How to perform a colocalization (with %area output) around nuclei?


I am analyzing mouse vein grafts on the presence of types of macrophages. The image shows a cross section of the vein graft. In red nuclei are visible and the colors blue and green show two specific macrophage markers. Both markers are present around the nuclei, when observing both the blue and green channel separately the channels have the shape of a hollow convex lens/stretched oval - hollow because the nuclei are normally present inside of this shape.

I am trying to measure what the intensity is of blue around red (so of the specific marker around one nuclei, for all the nuclei present in the picture) and of green around red in exactly the same way. In this I have succeeded, having results in area and %area per nuclei. However, I am interested in knowing the intensity of blue and green simultanously (colocalized) around red. I don’t know how I can script this. I have tried some colocalization plugins (Coloc2,JaCoP, colocalization colormap) on the whole image, but I do not know how to incorporate it with the measurement of intensity per nucleus. I also do not know how to get the output in %area while doing such a colocalization.
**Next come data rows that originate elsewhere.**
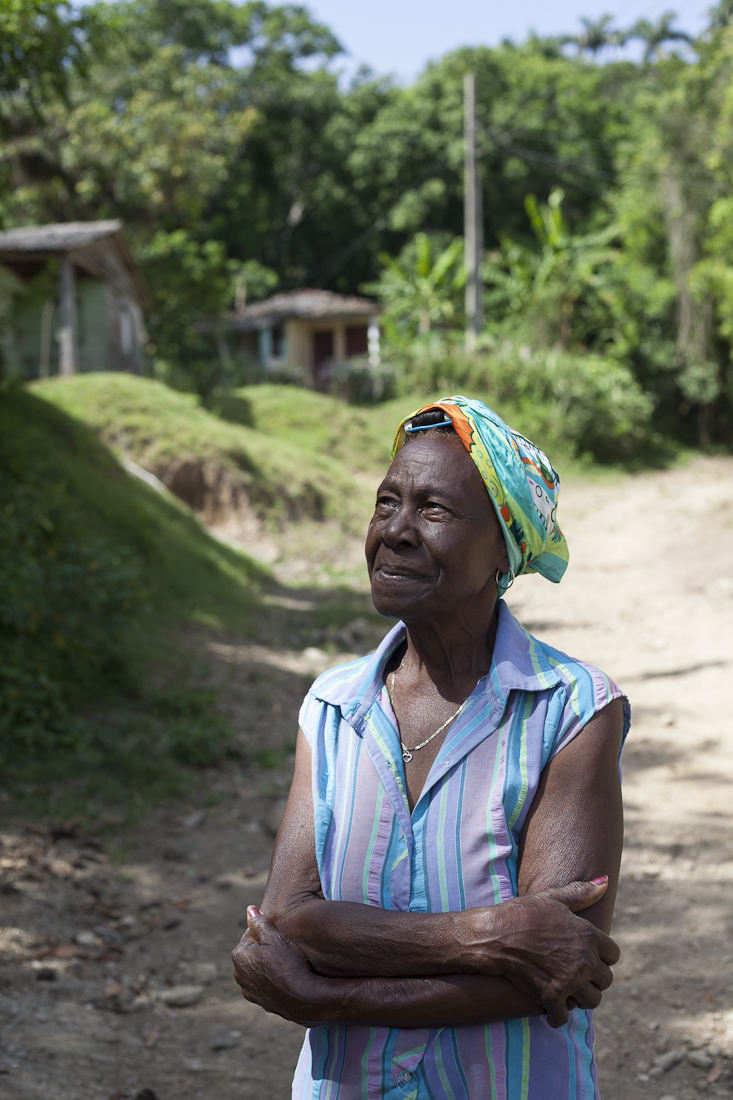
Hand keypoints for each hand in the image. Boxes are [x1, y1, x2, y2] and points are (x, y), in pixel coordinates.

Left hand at [231, 907, 326, 1026]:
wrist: (304, 998)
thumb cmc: (289, 962)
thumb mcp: (275, 935)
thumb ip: (260, 922)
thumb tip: (250, 910)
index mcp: (239, 955)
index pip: (252, 934)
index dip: (268, 931)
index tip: (282, 934)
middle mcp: (240, 975)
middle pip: (254, 953)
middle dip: (266, 949)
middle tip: (287, 947)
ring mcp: (251, 992)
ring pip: (260, 970)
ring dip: (270, 966)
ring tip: (289, 963)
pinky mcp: (263, 1004)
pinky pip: (268, 986)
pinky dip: (275, 981)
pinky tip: (289, 978)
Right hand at [471, 878, 619, 1027]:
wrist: (494, 934)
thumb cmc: (522, 913)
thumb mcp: (552, 898)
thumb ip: (582, 893)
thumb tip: (605, 882)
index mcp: (588, 935)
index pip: (614, 955)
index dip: (602, 956)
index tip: (589, 958)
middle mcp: (584, 959)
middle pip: (605, 980)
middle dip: (593, 979)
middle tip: (577, 976)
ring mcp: (569, 980)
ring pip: (592, 1001)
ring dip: (580, 998)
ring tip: (568, 991)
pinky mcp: (552, 997)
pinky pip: (565, 1016)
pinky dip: (558, 1015)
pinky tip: (550, 1007)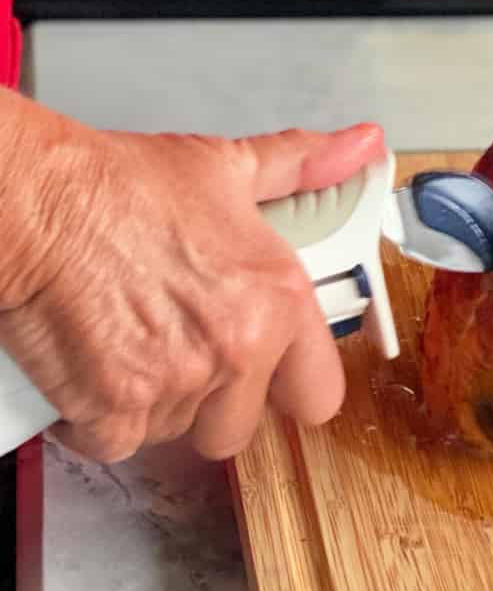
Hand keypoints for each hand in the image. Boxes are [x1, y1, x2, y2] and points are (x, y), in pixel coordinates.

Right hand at [0, 103, 383, 462]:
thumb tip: (361, 146)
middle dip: (209, 405)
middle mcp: (237, 351)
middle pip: (237, 429)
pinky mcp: (114, 412)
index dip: (287, 389)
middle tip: (177, 355)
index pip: (318, 395)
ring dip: (152, 406)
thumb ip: (298, 168)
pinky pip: (114, 444)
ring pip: (174, 435)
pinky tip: (87, 371)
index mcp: (277, 302)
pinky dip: (94, 421)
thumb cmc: (116, 187)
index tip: (268, 379)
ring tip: (128, 347)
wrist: (34, 203)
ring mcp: (176, 386)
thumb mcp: (223, 168)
This is the macro for just the blue - red measurement:
currentTitle = getTitle();
run(“Split Channels”);
redTitle = currentTitle +" (red)";
setAutoThreshold(“Default dark”);
setOption(“BlackBackground”, true);
run(“Convert to Mask”);
run(“Analyze Particles…”, “size=12-Infinity show=Overlay clear summarize”);
run(“Analyze Particles…”, “size=20-Infinity show=Overlay clear add”);
blueTitle = currentTitle +" (blue)";
run(“Enhance Contrast”, “saturated=0.40”);
roiManager(“multi-measure measure_all append”);

Thank you!
9068375_40X_12_5adjusted_m00.tif (12.9 MB)
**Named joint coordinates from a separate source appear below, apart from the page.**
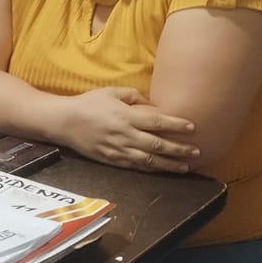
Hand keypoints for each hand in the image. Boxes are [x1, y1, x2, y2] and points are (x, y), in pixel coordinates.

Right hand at [59, 87, 200, 172]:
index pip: (157, 121)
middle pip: (158, 144)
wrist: (64, 122)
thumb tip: (151, 104)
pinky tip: (163, 170)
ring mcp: (118, 149)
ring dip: (170, 164)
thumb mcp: (110, 92)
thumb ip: (133, 96)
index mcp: (126, 116)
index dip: (176, 125)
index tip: (193, 127)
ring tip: (186, 165)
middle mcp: (125, 134)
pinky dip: (152, 169)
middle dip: (180, 148)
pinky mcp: (112, 160)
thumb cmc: (88, 104)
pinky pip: (136, 166)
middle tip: (197, 151)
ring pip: (150, 160)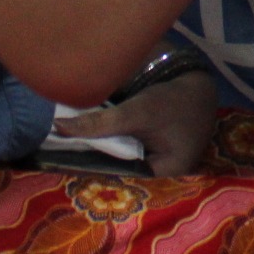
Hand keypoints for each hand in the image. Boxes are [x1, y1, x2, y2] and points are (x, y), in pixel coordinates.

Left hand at [52, 67, 218, 177]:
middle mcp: (161, 171)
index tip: (65, 164)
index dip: (96, 172)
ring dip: (100, 150)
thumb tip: (58, 127)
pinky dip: (108, 142)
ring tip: (68, 146)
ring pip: (120, 159)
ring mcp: (155, 158)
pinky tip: (86, 136)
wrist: (195, 74)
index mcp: (166, 174)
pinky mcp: (149, 144)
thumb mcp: (139, 111)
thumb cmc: (175, 98)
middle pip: (121, 170)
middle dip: (97, 160)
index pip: (125, 179)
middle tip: (61, 153)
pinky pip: (124, 149)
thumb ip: (101, 123)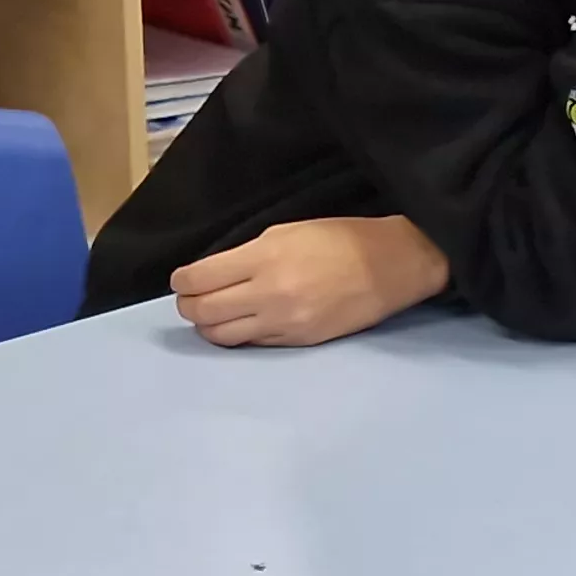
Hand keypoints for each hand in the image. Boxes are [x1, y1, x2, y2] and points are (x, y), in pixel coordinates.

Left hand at [170, 215, 448, 347]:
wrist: (393, 265)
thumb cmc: (342, 239)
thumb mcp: (288, 231)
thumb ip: (248, 254)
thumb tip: (215, 274)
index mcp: (264, 259)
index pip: (197, 279)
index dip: (181, 281)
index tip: (182, 280)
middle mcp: (268, 294)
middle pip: (201, 311)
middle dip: (188, 305)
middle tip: (192, 298)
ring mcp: (283, 322)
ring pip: (220, 334)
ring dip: (208, 324)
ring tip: (214, 314)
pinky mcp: (298, 341)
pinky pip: (251, 344)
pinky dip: (239, 334)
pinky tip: (244, 322)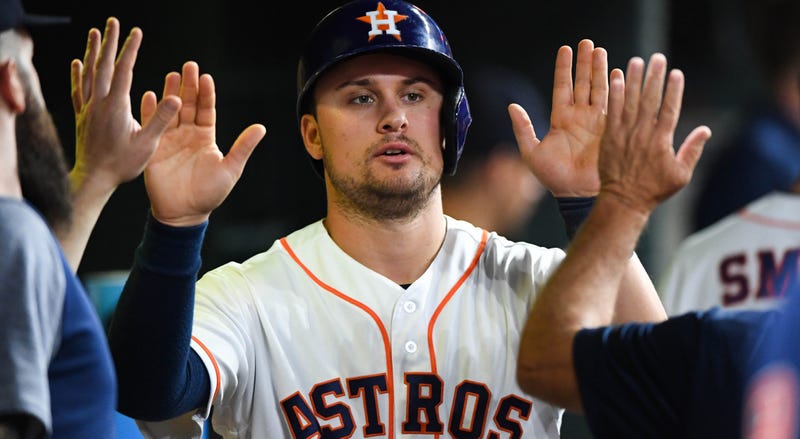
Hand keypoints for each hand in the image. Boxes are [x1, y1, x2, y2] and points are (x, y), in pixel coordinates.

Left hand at [70, 17, 179, 197]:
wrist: (94, 178)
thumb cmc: (123, 164)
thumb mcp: (148, 144)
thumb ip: (161, 119)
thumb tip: (176, 98)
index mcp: (116, 106)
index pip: (123, 71)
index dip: (130, 50)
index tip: (136, 32)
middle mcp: (99, 103)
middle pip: (103, 65)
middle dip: (109, 42)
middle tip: (112, 22)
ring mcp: (88, 109)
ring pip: (88, 73)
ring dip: (91, 51)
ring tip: (94, 32)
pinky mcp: (82, 116)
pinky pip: (78, 90)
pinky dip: (77, 74)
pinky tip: (77, 62)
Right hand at [142, 61, 265, 226]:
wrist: (184, 213)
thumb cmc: (209, 194)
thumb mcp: (230, 169)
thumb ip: (243, 147)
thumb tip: (261, 128)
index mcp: (205, 137)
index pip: (206, 110)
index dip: (206, 94)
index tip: (205, 77)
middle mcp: (187, 134)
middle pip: (187, 105)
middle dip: (187, 86)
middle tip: (188, 66)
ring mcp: (169, 140)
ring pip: (170, 112)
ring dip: (169, 94)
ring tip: (170, 76)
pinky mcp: (153, 148)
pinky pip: (151, 126)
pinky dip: (150, 112)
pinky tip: (148, 96)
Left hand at [510, 39, 607, 196]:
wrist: (576, 194)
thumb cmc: (553, 178)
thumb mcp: (532, 152)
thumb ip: (523, 129)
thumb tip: (511, 106)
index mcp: (561, 119)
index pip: (563, 87)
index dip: (564, 69)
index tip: (565, 49)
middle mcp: (579, 117)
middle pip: (583, 83)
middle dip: (584, 63)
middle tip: (587, 43)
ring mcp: (596, 122)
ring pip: (598, 89)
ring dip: (599, 70)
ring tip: (600, 51)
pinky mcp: (610, 130)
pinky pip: (614, 105)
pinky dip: (616, 89)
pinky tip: (617, 73)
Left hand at [599, 54, 709, 214]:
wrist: (623, 201)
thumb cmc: (654, 190)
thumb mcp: (680, 175)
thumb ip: (692, 150)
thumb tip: (706, 130)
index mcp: (662, 141)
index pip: (670, 109)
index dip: (673, 90)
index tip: (676, 72)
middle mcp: (643, 134)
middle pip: (650, 100)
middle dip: (654, 77)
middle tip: (658, 58)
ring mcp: (625, 134)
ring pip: (630, 102)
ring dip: (634, 80)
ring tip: (636, 61)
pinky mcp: (609, 137)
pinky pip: (612, 112)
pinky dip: (615, 95)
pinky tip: (616, 78)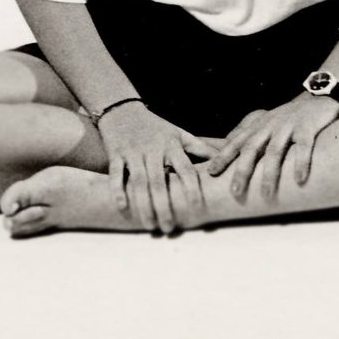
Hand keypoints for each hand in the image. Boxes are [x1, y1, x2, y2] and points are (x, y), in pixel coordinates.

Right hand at [95, 101, 222, 233]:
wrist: (122, 109)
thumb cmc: (155, 127)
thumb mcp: (178, 133)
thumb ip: (200, 148)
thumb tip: (222, 162)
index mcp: (171, 145)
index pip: (186, 170)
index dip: (193, 190)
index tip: (198, 210)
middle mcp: (152, 149)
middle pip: (159, 182)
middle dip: (164, 207)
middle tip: (170, 228)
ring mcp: (133, 152)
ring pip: (139, 182)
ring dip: (144, 205)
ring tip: (150, 226)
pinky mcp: (115, 153)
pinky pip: (115, 174)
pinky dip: (118, 190)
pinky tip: (123, 207)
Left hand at [206, 93, 338, 202]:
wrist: (316, 98)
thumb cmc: (287, 117)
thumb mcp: (264, 122)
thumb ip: (246, 133)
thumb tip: (225, 146)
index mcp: (257, 126)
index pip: (236, 142)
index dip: (222, 157)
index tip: (210, 173)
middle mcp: (268, 125)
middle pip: (251, 149)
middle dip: (242, 171)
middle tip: (235, 191)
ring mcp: (287, 126)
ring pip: (275, 151)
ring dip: (270, 174)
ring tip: (266, 195)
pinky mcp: (306, 127)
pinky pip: (303, 147)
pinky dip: (301, 163)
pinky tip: (299, 180)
So this isn’t really going to help directly, but I wanted to point out a few things about the image.
The nuclear red stain is very weak, and all of the bright red spots appear to be red blood cells (though maybe your min size threshold in the analyze particles step deals with those?).
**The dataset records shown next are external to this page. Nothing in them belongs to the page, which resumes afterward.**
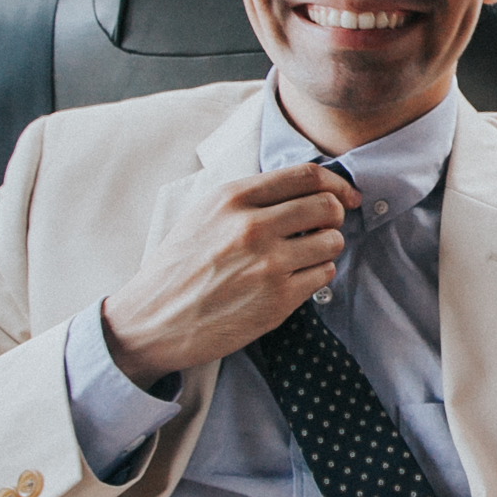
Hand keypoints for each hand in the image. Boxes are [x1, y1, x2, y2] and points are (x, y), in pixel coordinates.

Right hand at [101, 162, 360, 384]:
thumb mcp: (204, 215)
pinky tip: (293, 279)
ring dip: (327, 248)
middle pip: (327, 206)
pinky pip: (324, 275)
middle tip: (324, 227)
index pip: (307, 175)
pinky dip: (317, 275)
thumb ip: (250, 198)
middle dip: (335, 215)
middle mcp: (252, 226)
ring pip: (332, 242)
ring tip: (304, 256)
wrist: (151, 320)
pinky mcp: (278, 300)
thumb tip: (305, 187)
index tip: (345, 194)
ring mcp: (268, 264)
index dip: (336, 183)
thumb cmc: (179, 267)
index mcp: (233, 198)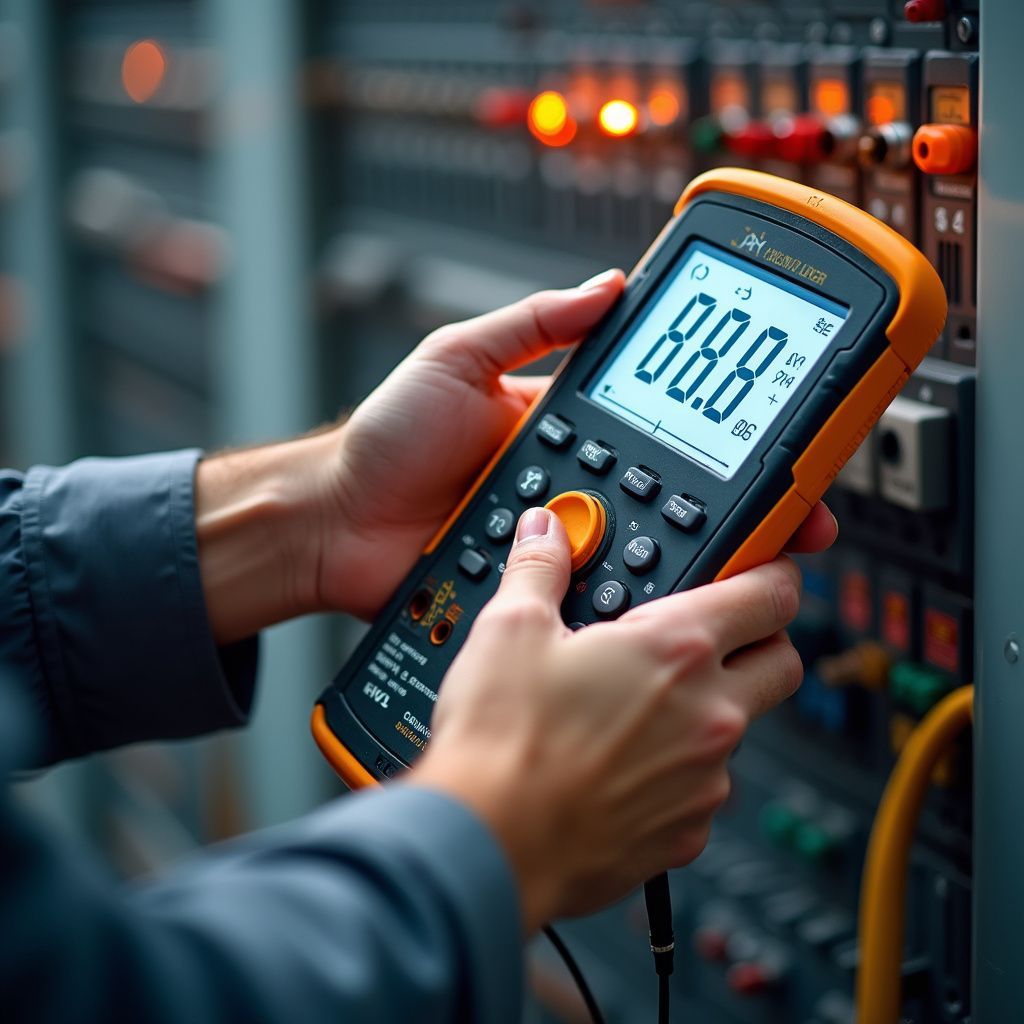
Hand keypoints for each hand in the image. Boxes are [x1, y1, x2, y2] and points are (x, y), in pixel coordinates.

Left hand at [194, 271, 834, 643]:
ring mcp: (555, 546)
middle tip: (794, 525)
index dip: (718, 439)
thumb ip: (532, 323)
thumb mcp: (458, 357)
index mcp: (566, 431)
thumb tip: (609, 285)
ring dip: (694, 562)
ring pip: (641, 558)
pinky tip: (674, 608)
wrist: (333, 521)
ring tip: (752, 565)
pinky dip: (629, 606)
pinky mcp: (533, 594)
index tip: (775, 444)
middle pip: (669, 503)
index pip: (661, 430)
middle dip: (735, 515)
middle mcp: (570, 490)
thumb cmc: (386, 437)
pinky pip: (589, 601)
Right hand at [413, 504, 835, 931]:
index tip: (760, 570)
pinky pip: (702, 790)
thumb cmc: (503, 740)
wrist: (488, 844)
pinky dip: (676, 772)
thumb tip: (546, 535)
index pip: (772, 593)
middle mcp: (709, 714)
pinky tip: (619, 765)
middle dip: (762, 640)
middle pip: (781, 662)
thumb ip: (540, 570)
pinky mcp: (686, 834)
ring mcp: (704, 780)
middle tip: (712, 635)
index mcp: (677, 648)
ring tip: (637, 707)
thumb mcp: (511, 628)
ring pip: (739, 730)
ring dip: (707, 710)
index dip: (773, 572)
There is a bit of a balance artifact to the tiling where the left side of the tile is fainter than the rest.

The cytoplasmic means reflect the shading issues, as seen by the vertical stripes.

Maybe if you elaborate with some examples of what you want to find, someone will be better able to help you within FIJI. I am not really clear on what % area per nuclei would mean biologically. If you have a standard dilation, for some nuclei you will run into other cells, and for other nuclei you will expand into empty space unless you keep the dilation very small. But if you keep the dilation small, your % area doesn’t really reflect much about the cell.

Also, macrophages are very, very oddly shaped in terms of their cytoplasms, so dilations are definitely not going to capture the total shape of the cell.

In that case you might be better off looking for single or double positive cells, and avoid the colocalization issue entirely. That would be a much “easier” problem.